What was remarkable for many observing the Nazis in the early 20th century was how unremarkable they were. They weren’t all crazy sociopaths or radical ideological fanatics. They were all everyday people. They were fathers and mothers, bakers and doctors. They wanted their kids to go to good schools and get good jobs and be happy and all this sort of stuff. And yet they handed over their Jewish neighbors. Those who worked with the government participated in internment and slaughter of millions. It didn’t take much, they simply imbibed the rhetoric they had been given and followed orders.

In other words it’s not that we are really no different from monsters. It’s that the monsters are really no different from us. We are all twisted and we are all at odds with the design and harmony of God’s good creation.

This twisting might be slight. But it only takes a little bit to produce great evil. It’s like a ship at sea. A difference of just a few degrees in direction will in the end mean that the ship is massively off course. This is what happens with us. Our desires might be just the tiniest bit twisted. But given enough time and the right circumstances, we will find ourselves way off course from what is good.

This is why it’s so easy for the human heart to make idols out of good things. Few people make idols out of lust and murder. But many make idols out of their children, their own talents, their spouse, their particular religious tradition, etc.

Evil and idolatry are far more subtle that we often realize. This means that it often goes far more unnoticed or is more often praised as good than we realize.

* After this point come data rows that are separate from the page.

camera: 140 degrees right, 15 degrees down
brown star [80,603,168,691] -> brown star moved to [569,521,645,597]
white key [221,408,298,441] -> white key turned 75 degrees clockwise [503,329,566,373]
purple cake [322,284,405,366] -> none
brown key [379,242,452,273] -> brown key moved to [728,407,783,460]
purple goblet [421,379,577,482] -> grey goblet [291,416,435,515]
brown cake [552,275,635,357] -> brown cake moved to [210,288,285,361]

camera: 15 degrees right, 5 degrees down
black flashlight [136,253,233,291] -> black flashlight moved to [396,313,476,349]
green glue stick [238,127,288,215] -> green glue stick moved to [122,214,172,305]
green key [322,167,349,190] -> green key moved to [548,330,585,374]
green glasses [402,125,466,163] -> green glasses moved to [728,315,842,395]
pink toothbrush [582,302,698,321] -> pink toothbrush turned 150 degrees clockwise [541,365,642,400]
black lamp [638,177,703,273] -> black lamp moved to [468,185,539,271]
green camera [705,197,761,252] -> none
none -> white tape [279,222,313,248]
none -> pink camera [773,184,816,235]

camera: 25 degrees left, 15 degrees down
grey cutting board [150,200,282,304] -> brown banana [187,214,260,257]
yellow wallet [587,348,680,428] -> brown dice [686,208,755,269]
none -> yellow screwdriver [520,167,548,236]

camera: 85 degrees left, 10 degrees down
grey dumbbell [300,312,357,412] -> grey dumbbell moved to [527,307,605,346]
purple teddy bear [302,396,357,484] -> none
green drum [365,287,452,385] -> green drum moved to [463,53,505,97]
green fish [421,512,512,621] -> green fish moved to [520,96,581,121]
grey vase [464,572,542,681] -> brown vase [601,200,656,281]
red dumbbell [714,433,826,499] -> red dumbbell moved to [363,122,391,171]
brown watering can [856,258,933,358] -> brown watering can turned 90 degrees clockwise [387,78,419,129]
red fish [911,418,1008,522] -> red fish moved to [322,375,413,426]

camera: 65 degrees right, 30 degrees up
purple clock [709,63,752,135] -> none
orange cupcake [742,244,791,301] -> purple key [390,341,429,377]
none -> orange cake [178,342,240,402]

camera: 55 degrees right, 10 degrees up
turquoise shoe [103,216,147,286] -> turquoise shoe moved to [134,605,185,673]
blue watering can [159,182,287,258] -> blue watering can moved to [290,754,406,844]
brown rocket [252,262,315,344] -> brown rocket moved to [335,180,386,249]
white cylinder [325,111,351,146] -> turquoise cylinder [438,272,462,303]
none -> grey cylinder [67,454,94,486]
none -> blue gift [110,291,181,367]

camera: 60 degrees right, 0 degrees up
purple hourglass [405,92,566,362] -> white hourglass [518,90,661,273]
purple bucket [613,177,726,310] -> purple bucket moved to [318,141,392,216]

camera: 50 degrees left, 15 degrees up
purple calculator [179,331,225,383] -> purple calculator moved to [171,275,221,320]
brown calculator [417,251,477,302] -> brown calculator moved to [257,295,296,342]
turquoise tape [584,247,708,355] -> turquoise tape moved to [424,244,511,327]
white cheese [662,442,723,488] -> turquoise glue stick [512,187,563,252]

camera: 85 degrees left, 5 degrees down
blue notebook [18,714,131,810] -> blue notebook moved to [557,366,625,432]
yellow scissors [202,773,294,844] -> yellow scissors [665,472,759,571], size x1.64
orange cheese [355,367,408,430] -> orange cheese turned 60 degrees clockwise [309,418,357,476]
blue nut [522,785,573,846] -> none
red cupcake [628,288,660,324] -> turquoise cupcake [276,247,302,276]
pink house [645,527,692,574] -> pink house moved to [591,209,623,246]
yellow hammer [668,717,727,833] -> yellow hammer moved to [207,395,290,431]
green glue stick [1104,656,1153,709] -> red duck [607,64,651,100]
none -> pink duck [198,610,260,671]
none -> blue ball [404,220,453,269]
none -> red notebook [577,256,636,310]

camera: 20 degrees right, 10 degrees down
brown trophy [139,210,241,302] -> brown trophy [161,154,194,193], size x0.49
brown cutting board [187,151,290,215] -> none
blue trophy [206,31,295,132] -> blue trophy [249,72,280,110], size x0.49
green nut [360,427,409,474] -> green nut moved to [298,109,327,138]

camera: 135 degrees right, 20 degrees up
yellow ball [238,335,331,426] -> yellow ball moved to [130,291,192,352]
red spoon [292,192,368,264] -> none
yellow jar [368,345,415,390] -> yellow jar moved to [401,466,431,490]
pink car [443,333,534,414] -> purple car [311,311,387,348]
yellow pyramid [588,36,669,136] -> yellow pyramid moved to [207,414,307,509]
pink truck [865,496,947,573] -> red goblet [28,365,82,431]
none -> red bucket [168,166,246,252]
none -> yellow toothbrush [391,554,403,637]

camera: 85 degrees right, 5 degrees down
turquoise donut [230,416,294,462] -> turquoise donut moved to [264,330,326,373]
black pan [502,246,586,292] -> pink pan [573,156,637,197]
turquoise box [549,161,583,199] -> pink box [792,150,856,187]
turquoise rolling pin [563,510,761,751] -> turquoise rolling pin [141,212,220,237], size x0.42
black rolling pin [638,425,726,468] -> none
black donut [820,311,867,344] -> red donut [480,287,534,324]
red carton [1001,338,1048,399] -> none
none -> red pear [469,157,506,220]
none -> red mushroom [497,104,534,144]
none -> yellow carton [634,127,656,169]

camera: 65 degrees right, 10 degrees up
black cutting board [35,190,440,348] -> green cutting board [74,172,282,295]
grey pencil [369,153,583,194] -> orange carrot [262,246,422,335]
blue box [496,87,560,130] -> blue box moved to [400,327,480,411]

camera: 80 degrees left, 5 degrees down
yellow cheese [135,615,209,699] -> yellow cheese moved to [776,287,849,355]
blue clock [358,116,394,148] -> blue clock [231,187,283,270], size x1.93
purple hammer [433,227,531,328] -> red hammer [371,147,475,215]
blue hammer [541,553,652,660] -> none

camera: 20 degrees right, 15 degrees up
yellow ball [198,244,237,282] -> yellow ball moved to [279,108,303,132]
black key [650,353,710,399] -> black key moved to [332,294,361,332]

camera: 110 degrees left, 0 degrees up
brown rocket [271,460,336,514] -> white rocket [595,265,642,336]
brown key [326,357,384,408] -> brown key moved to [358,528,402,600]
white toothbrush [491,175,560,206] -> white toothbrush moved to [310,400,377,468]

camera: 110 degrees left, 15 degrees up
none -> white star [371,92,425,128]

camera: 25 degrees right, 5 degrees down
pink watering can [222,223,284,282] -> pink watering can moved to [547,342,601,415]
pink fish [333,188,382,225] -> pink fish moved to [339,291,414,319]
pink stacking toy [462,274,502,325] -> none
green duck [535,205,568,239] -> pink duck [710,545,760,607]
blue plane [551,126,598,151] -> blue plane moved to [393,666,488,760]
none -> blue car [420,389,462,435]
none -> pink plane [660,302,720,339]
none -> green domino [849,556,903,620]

But thanks be to God that He has loved us even when we were evil. The Son of Man came not for those who are well, but those who are sick. And we are sick. So let us turn to the great physician who is alone able to heal us and untwist us. To make us straight and ordered again.

 

For more on the doctrine of original sin check out the Formula of Concord (Epitome) Article I. (or look at Solid Declaration if you’re feeling ambitious) Legit one of my favorite articles in the Formula.